Les étapes particulières à la CFAO

• Le principe de l’acquisition dans le cadre du système Cerec (Sirona) est l’utilisation d’une caméra reliée à un ordinateur dans lequel le logiciel de conception intègre l’ensemble des données acquises pour permettre la réalisation d’un modèle de travail.

• Une poudre de dioxyde de titane projetée sur les dents à enregistrer permet la réfection de la lumière de la caméra.

• La confection du modèle de travail repose sur le placement des différentes images bout à bout (recréant ainsi la partie de l’arcade que l’on souhaite restaurer). Sont ensuite superposées les informations issues d’un mordu d’occlusion.

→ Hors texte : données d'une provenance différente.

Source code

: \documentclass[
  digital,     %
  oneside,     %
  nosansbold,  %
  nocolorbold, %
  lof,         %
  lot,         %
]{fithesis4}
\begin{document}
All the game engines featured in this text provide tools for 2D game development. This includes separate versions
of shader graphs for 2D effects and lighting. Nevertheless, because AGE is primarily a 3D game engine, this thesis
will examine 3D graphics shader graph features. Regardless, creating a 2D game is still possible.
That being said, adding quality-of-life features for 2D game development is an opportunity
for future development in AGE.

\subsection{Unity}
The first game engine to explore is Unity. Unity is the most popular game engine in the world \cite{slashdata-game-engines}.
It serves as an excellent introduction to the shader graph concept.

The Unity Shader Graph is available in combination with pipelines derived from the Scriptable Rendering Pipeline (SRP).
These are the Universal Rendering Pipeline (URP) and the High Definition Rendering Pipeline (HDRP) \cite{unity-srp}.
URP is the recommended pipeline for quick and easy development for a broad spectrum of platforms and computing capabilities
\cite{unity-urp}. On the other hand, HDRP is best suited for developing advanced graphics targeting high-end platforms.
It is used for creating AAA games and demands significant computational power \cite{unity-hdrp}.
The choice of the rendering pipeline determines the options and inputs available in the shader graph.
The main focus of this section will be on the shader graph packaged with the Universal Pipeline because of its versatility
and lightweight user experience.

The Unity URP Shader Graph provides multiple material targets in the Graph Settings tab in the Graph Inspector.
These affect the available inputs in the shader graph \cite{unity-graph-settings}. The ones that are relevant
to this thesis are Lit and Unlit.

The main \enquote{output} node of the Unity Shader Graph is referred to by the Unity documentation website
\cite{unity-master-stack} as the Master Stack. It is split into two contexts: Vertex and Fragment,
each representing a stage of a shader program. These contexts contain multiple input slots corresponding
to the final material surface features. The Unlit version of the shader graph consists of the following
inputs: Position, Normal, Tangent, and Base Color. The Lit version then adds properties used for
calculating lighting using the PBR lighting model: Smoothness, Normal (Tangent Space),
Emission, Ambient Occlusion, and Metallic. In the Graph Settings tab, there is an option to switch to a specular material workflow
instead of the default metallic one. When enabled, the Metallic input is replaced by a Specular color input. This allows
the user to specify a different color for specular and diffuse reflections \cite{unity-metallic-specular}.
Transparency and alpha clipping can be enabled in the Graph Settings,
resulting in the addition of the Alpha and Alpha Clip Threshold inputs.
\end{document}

• Un maître modèle apparaît alors sur lequel un dye est réalisé pour isoler la dent en question.

• Les limites de la préparation sont tracées à l’aide d’un algorithme de reconnaissance des arêtes. Cette étape est facilitée par la taille de limites précises et polies. L’axe d’insertion est ensuite défini.

• La modélisation de la future restauration est issue d’une base de données biogénériques issues des données du constructeur, des parties restantes de la dent et de la forme des dents voisines. La proposition du logiciel peut être modifiée avec un contrôle complet de la forme et des réglages des contacts proximaux et occlusaux (bien que l’occlusion ne nécessite que peu de retouche).

• Dans le cas clinique observé, un bloc d’Empress Cad est utilisé. Cette céramique est disponible en plusieurs teintes et en deux niveaux de translucidité. Le Cerec permet le travail par quadrant. Ainsi, pendant le temps de l’usinage d’une pièce (8 minutes), il est possible de concevoir la restauration de la molaire voisine.

• Les restaurations brutes d’usinage sont validées, maquillées, glacées, puis passées au four pendant 12 minutes environ.

 

Les particularités de l’assemblage des pièces en céramique conçues par CFAO

Elles portent principalement sur la préparation de l’intrados de la pièce. L’intrados est mordancé à l’acide fluorhydrique à 5-9 % de 20 secondes à 1 minute (en fonction du type de céramique). Il est rincé à l’air et à l’eau, puis immergé dans une cuve à ultrasons pendant 3 minutes. Ensuite, on procède à un séchage minutieux, et du silane en fine couche est appliqué pendant au moins 1 minute, idéalement à proximité du four.

L’assemblage s’effectue comme pour tout collage sous digue. La surface dentaire est sablée, puis un système de composite de collage est utilisé avec un adhésif amélo-dentinaire nécessitant un mordançage suivi d’un rinçage. Les étapes suivantes de réglage, de polissage et de contrôle ne diffèrent par des autres restaurations collées.

 

Avantages de la CFAO directe

Cette technique permet :

• l’absence de restauration provisoire ;

• une modélisation mathématique de la face occlusale ;

• une tomographie virtuelle ;

• la fiabilité du système ;

• la durée de l’intervention puisque la confection d’un inlay-onlay en CFAO directe va exiger de 45 à 90 minutes, ce qui est comparable à la réalisation de la même restauration selon une technique conventionnelle en deux séances. La CFAO directe permet également la réalisation de restaurations par quadrant, diminuant ainsi la durée de certaines étapes (deux inlays-onlays en 60 à 120minutes) ;

• sur le plan esthétique, l’intégration des pièces céramiques se rapproche de celle des restaurations stratifiées réalisées par le prothésiste.

 

Dans cette discipline, les clés de la réussite reposent sur la méthodologie d’analyse et de conception ainsi que sur la maîtrise de l’assemblage.